Why free money has very real costs
LOW interest rates are great, high interest rates are bad – that, at least, seems to be the general message from politicians and the media, who almost invariably welcome easy money and decry rate hikes. The problem is that the public doesn’t agree – not a bit, in fact. The latest YouGov research on the matter reveals that just 23 per cent of the public agree that “low interest rates are good for my personal finances”, while 36 per cent believe that they are bad and 31 per cent don’t think it makes a difference either way.
If you are stuck in the Westminster or media bubbles, or are a mainstream economist, and are conditioned to believe that everybody loves easy money, these are truly shocking and counter-intuitive results; in the real world, of course, they make sense. Savers, pension funds and those trying to purchase annuities are being hammered by rock bottom interest rates (and price signals are being hugely distorted); the great winners are those who have a lot of debt with interest rates linked to base rates.
Capitalism can’t work properly with state-imposed negative real interest rates. The only age group which supports low rates – and 36 per cent to 21 per cent is hardly an emphatic endorsement – are 25-39 year olds, who have lots of debt and big mortgages. Tory voters especially hate low interest rates. The public also dislike inflation far more than the political classes usually understand.
The Bank of England will do what it believes is right when it meets today, regardless of public opinion. But the reason I am highlighting these fascinating surveys is that monetary policy is much more complex – and far more political – than even the politicians themselves realise. They like low rates because they hope they will boost growth and jobs, and forget that manipulating the price of credit can be extremely dangerous, but there is even more to it than that.
Take quantitative easing (QE): in today’s Britain the distinction between fiscal policy (the Treasury’s job) and monetary policy (the Bank’s) has broken down. Under the guise of counter-acting the negative impact on the money supply of new banking regulations, the Bank of England is helping the Treasury finance spending to an astonishing degree. In October 2011, the Bank bought £16.9bn worth of gilts, compared with £17bn raised by the authorities – the entirety of the budget deficit that month was monetised. It was even more extreme in November 2011: the Bank bought £23.9bn of gilts while the Debt Management Office (DMO) issued “only” a net £11.9bn. In December, the Bank bought £15.3bn against an issuance of £13.4bn. In 2012 (up to 2 February) it has bought £23.9bn worth of gilts, against issuance of £16.1bn. Concentrated bouts of QE have benefits as well as costs, of course – but among the latter must be included reduced discipline at a Treasury that no longer needs to worry as much about levying taxes to fund spending.
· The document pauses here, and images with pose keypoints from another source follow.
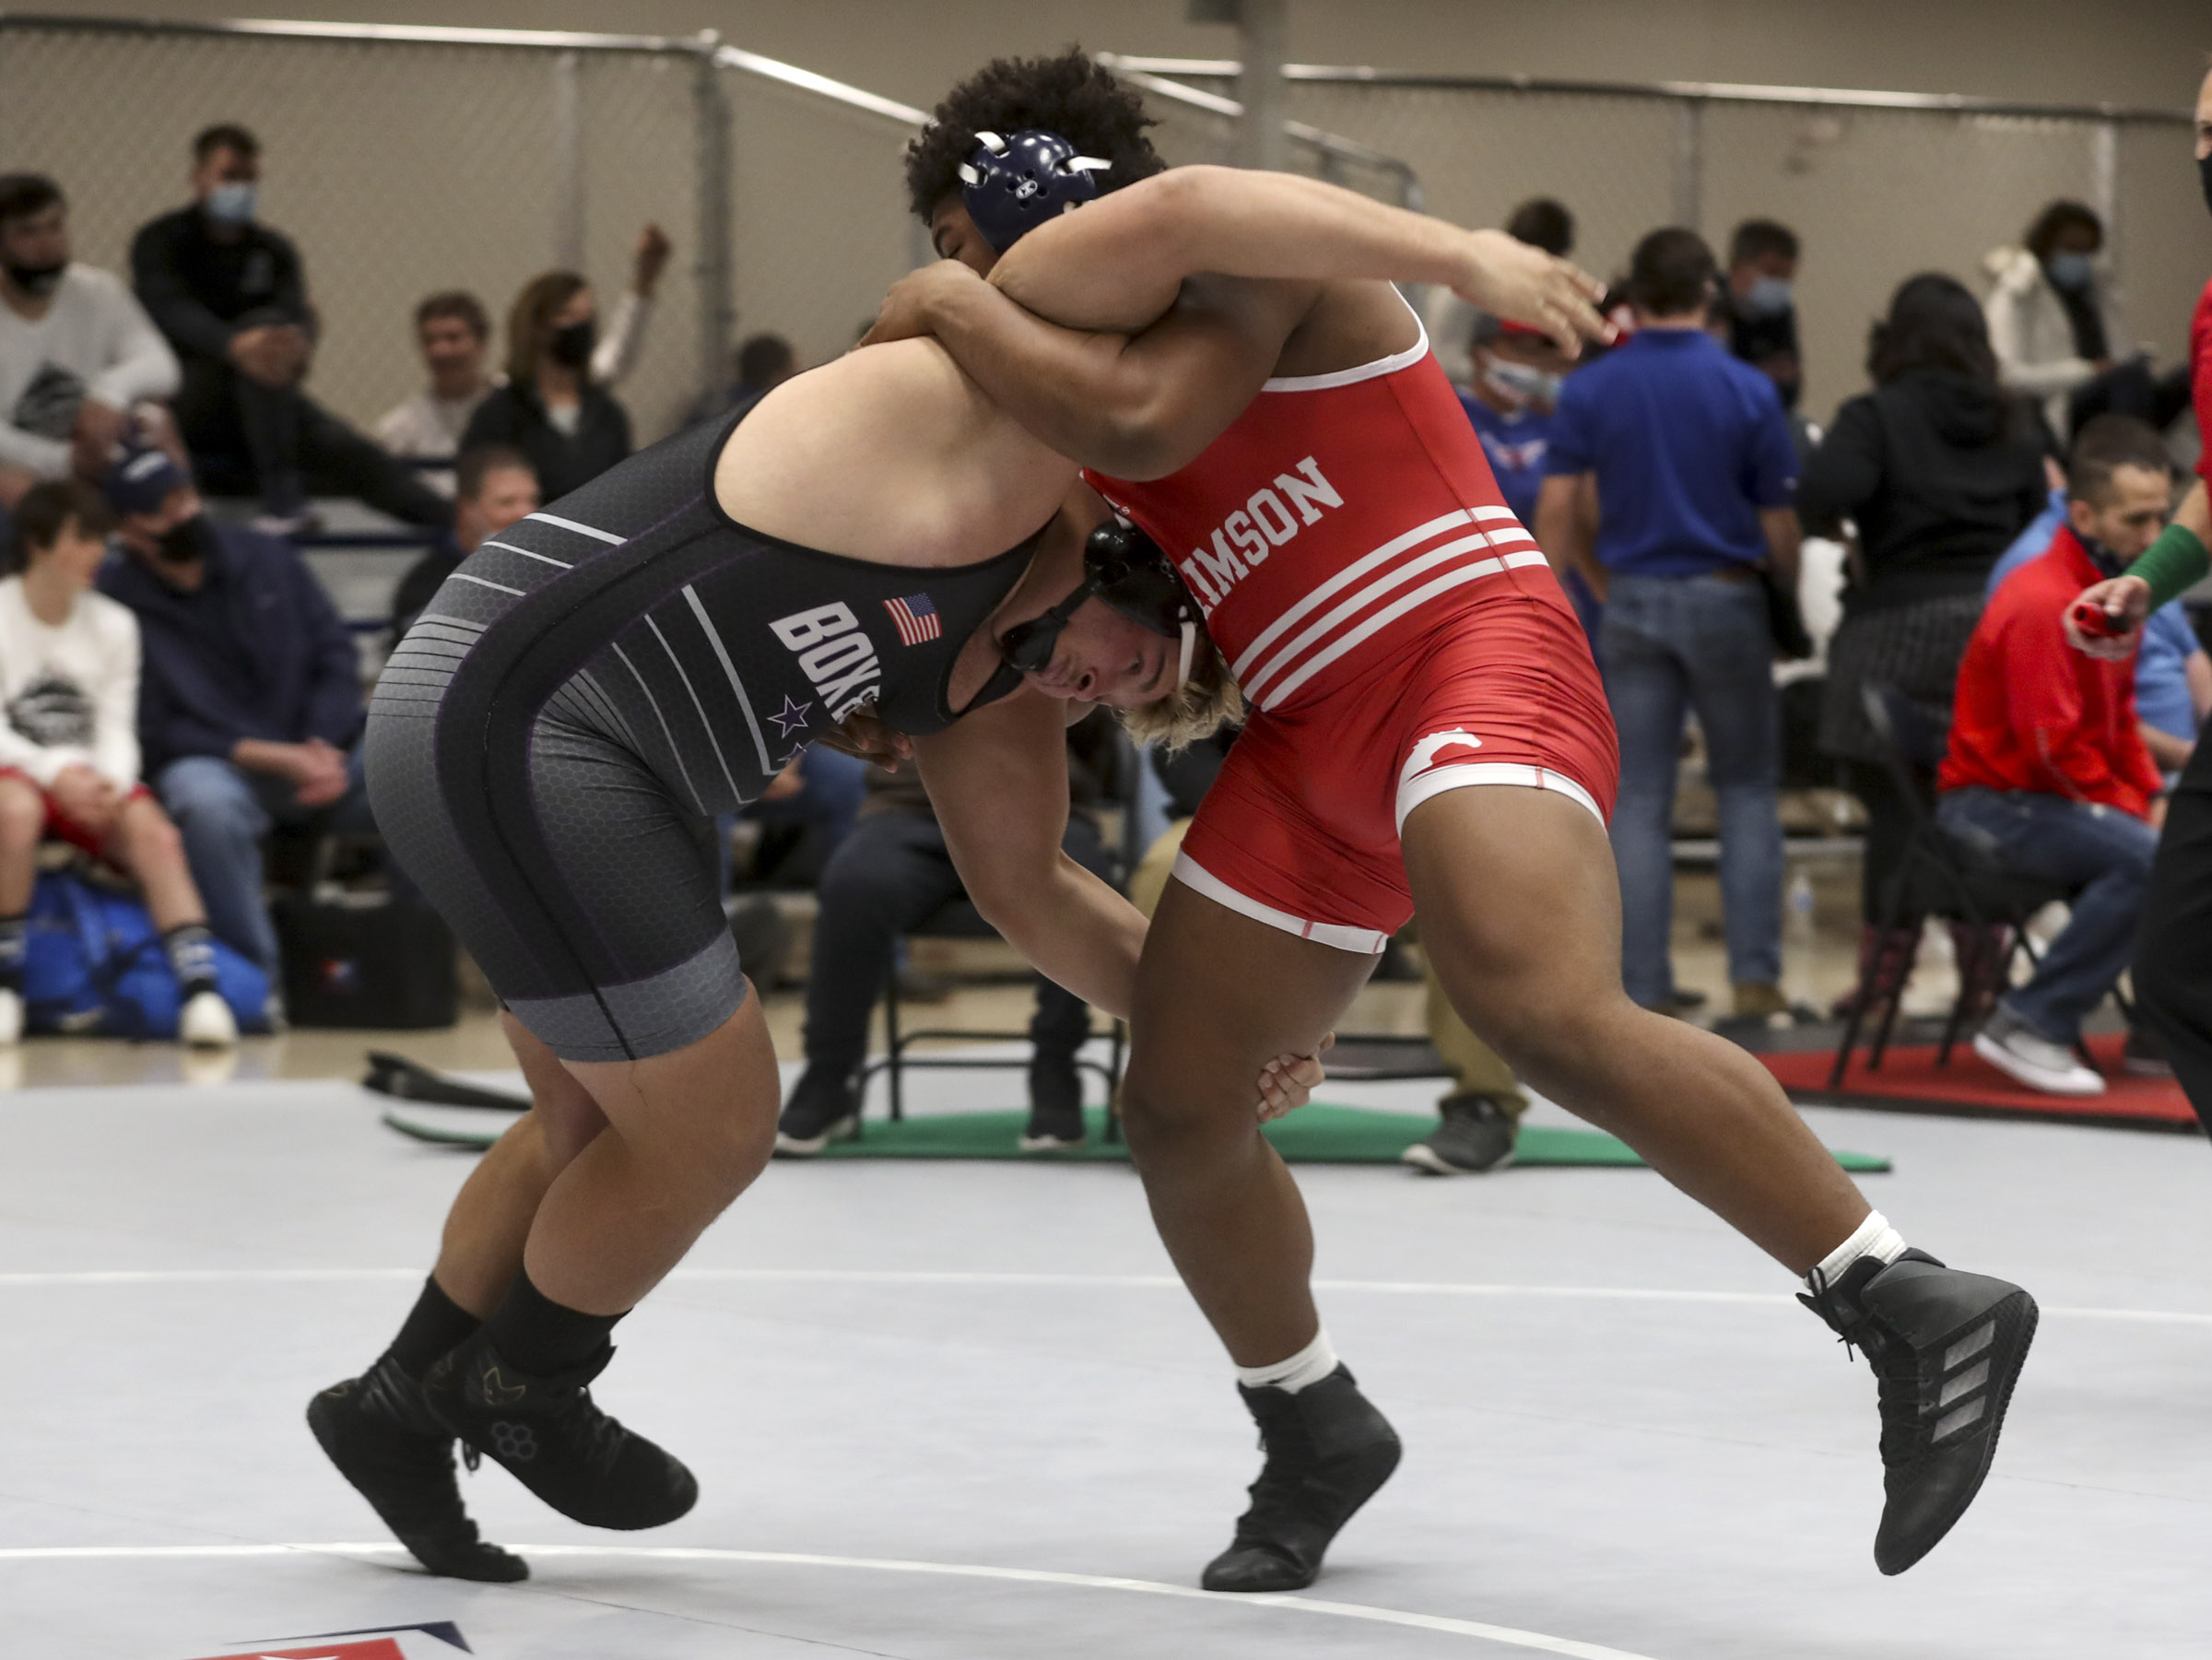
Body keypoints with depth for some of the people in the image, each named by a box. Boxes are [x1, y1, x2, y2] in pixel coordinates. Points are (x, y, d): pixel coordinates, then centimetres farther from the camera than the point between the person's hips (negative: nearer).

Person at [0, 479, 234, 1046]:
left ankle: (199, 987, -38)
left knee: (154, 831, -27)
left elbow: (116, 728, 2)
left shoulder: (114, 625, 8)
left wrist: (110, 782, -19)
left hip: (94, 786, 3)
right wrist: (57, 774, -23)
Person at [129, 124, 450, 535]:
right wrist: (234, 345, -47)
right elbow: (170, 309, -25)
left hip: (261, 403, 5)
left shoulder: (273, 250, 10)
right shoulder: (159, 241, -4)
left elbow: (297, 313, -10)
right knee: (262, 322, -32)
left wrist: (296, 346, -38)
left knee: (351, 453, -19)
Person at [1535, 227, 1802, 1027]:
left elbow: (1556, 516, -4)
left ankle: (1643, 991, 0)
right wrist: (1794, 587, 16)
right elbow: (1778, 525, -4)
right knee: (1747, 789, 11)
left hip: (1634, 603, 1)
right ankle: (1755, 975, 2)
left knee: (1640, 803, 3)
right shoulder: (1747, 391, -6)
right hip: (1725, 600, -1)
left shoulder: (1589, 390, -3)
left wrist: (1605, 586, 12)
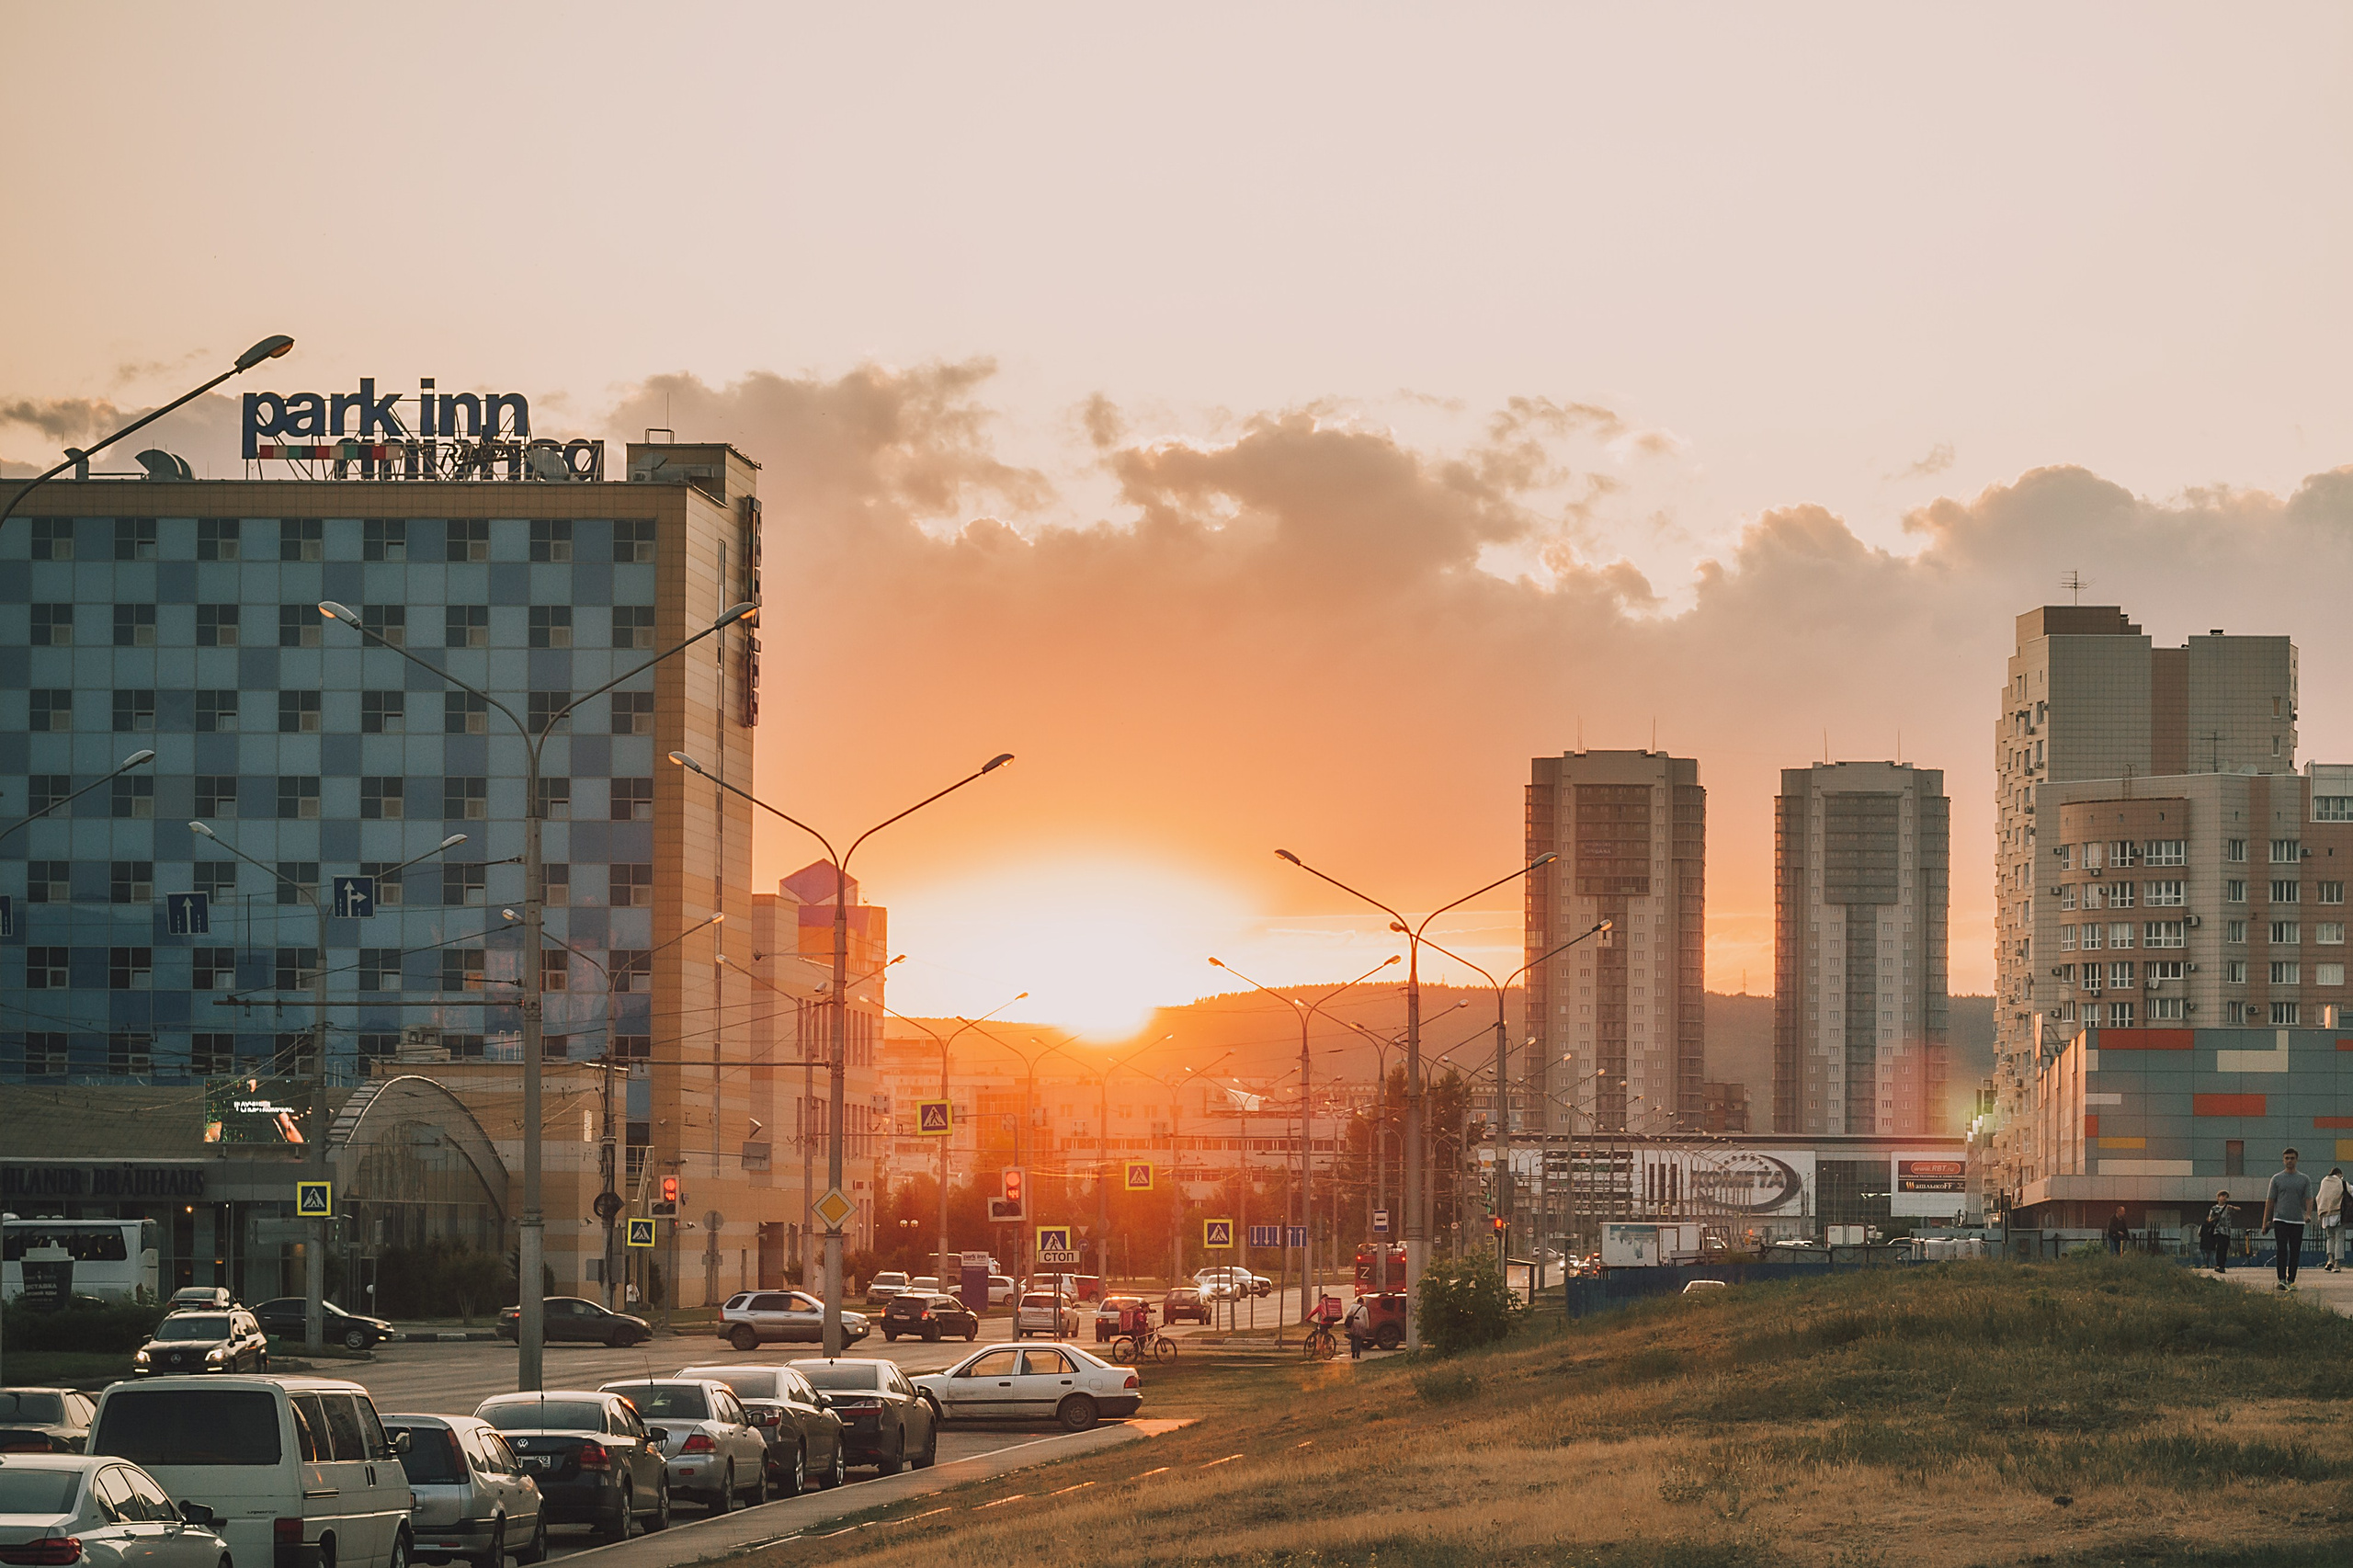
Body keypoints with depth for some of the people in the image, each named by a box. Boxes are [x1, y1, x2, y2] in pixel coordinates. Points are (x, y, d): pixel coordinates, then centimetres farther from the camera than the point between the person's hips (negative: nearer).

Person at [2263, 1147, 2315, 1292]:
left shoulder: (2304, 1179, 9)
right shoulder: (2277, 1178, 7)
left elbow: (2308, 1199, 3)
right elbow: (2270, 1201, 7)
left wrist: (2308, 1214, -17)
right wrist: (2265, 1222, 3)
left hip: (2298, 1221, 1)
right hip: (2280, 1220, -1)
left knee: (2295, 1252, 2)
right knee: (2281, 1250, -13)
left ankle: (2291, 1281, 8)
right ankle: (2281, 1280, -18)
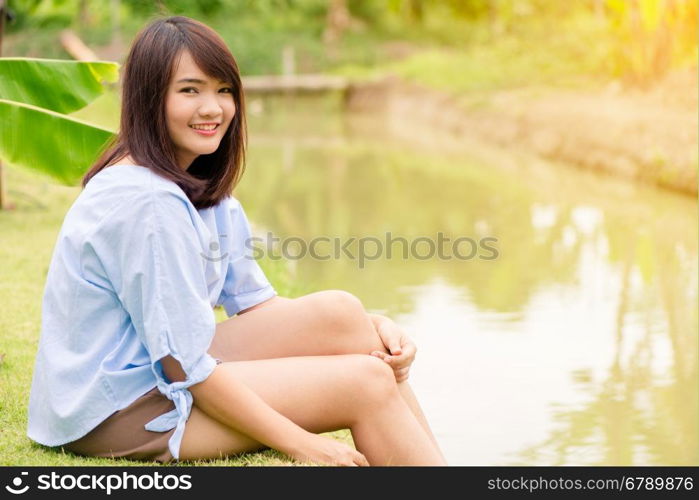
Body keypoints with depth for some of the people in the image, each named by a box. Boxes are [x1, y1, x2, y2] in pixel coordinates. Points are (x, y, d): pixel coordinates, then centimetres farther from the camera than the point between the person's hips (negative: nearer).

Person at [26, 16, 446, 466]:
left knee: (340, 313, -6)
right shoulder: (147, 202, -23)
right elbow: (187, 367, -22)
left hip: (166, 371, 9)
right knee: (366, 381, -13)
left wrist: (372, 328, -5)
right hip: (122, 412, -9)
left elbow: (254, 302, 8)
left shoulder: (204, 190, 7)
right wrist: (300, 443, -17)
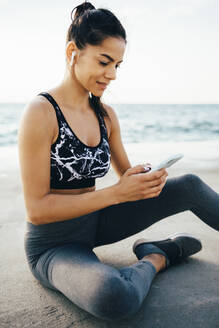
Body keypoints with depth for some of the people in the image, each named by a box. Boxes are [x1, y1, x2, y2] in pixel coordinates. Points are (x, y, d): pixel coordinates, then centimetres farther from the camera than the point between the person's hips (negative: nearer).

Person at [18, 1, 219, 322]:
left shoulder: (106, 114, 1)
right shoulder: (41, 112, -20)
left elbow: (125, 173, 10)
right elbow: (37, 209, -22)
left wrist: (145, 178, -14)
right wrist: (115, 193, -27)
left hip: (96, 222, 6)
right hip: (53, 244, -6)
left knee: (188, 185, -4)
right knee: (113, 296, -37)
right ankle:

Monetary policy has a huge effect on growth, jobs and inflation. It also has immense distributional effects – helping borrowers and hurting savers – and huge political effects. There is no doubt the UK would have lost its AAA-rating in the absence of mass gilt-buying via QE. If the Bank decides to go for more QE today, it will mean Sir Mervyn King has agreed to do George Osborne’s job for another few months. The chancellor will be delighted, of course, but that’s not really the point.